De onrechtvaardige rentmeester (Lucas 16: 1-9)
Het Bijbelse verhaal over een
oneerlijke financiële plantrekker die door zijn heer wordt
geprezen "omdat hij slim had gehandeld", roept bij de
meeste voorgangers grote vragen op omdat de handelswijze van deze
rentmeester op het eerste gezicht lijnrecht in tegenspraak is met
ons rechtvaardigheidsgevoel. Wat kan dan de bedoeling zijn van deze
parabel?
Naar aanleding van de viering van 22 juli
2013 bezorgde onze kapelgenoot Marc Waelkens ons een verhelderende
toelichting vanuit zijn kennis van de historische achtergrond (zie
hieronder). Deze verklaring bevestigt de hypothese die naar voor
was gebracht in de viering van 7 juli 2013.
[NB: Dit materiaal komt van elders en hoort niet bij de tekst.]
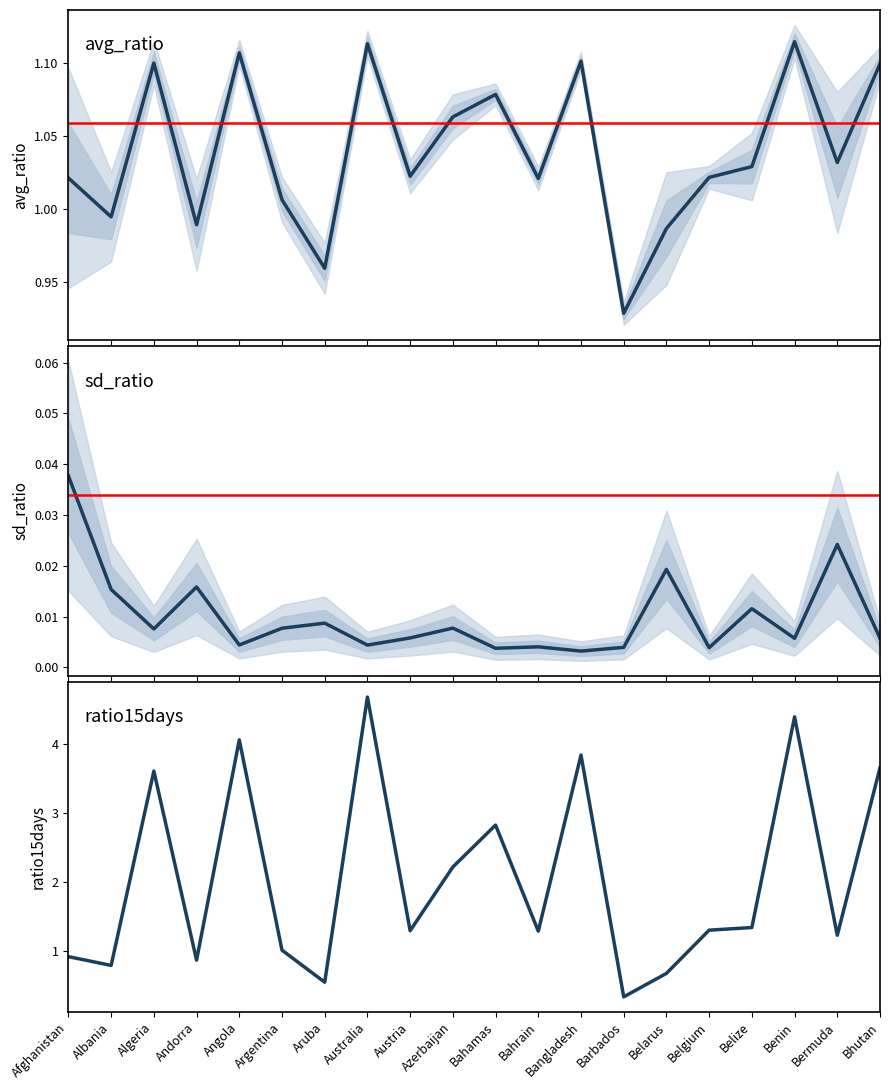

The value of ratio15days at Austria is 2.1. True or false?

False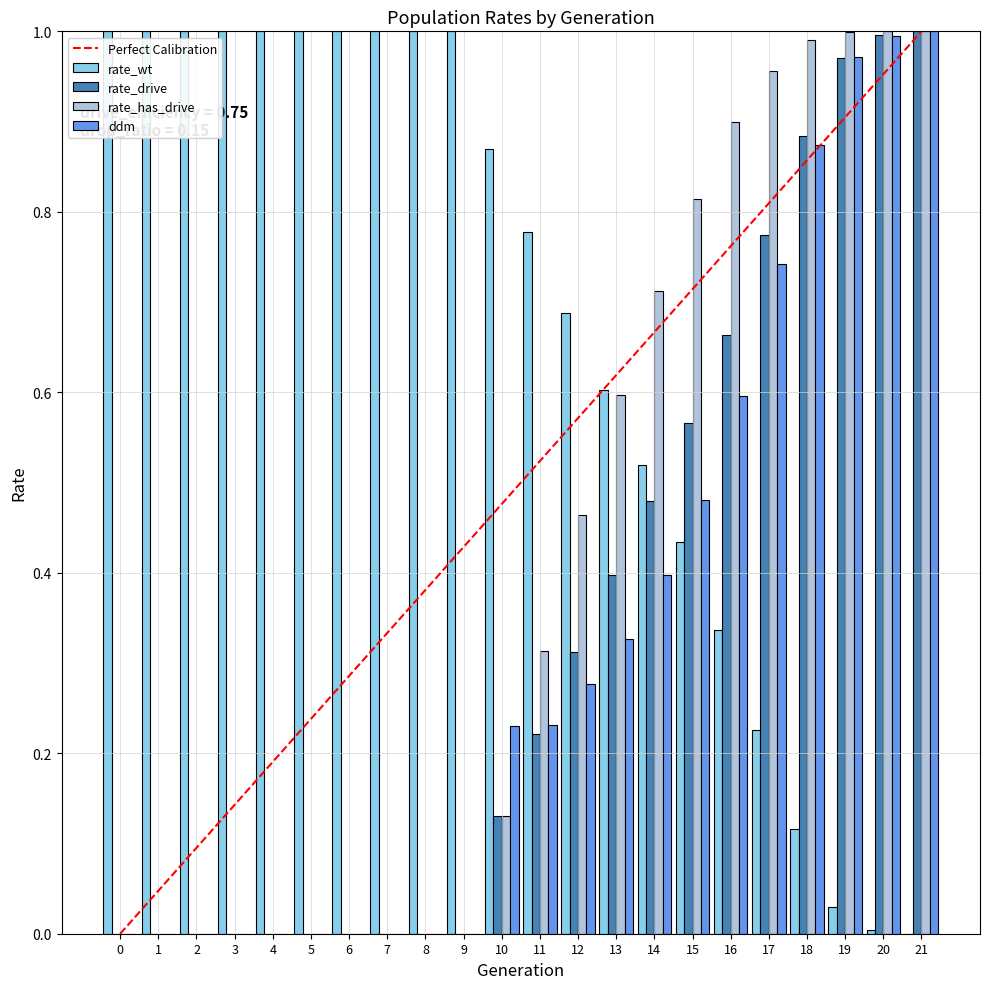

Is the value of rate_wt at 8 greater than the value of rate_has_drive at 5?

Yes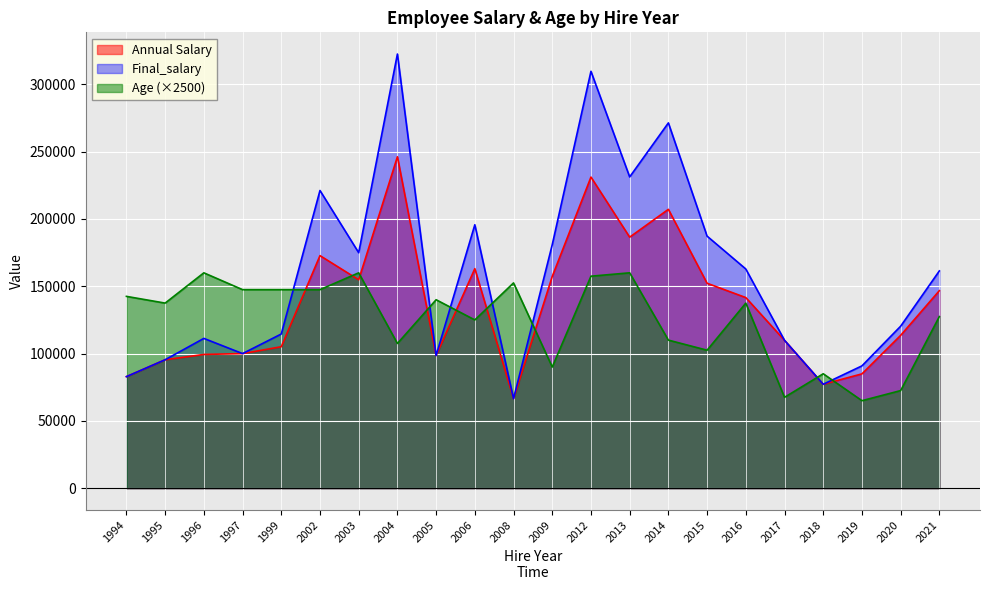

What is the difference between the highest and lowest values at 1995?

42091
1. Eerst de tekst van de parabel
(Nieuwe Bijbelvertaling)
[1] Hij
richtte zich ook tot zijn leerlingen: Er was eens een rijke
man die een rentmeester had en te horen kreeg dat de rentmeester
zijn eigendommen verkwistte. [2] De rijke man riep de rentmeester
bij zich en zei tegen hem: Wat hoor ik over jou? Leg verantwoording
af van je beheer, want je kunt niet langer rentmeester blijven.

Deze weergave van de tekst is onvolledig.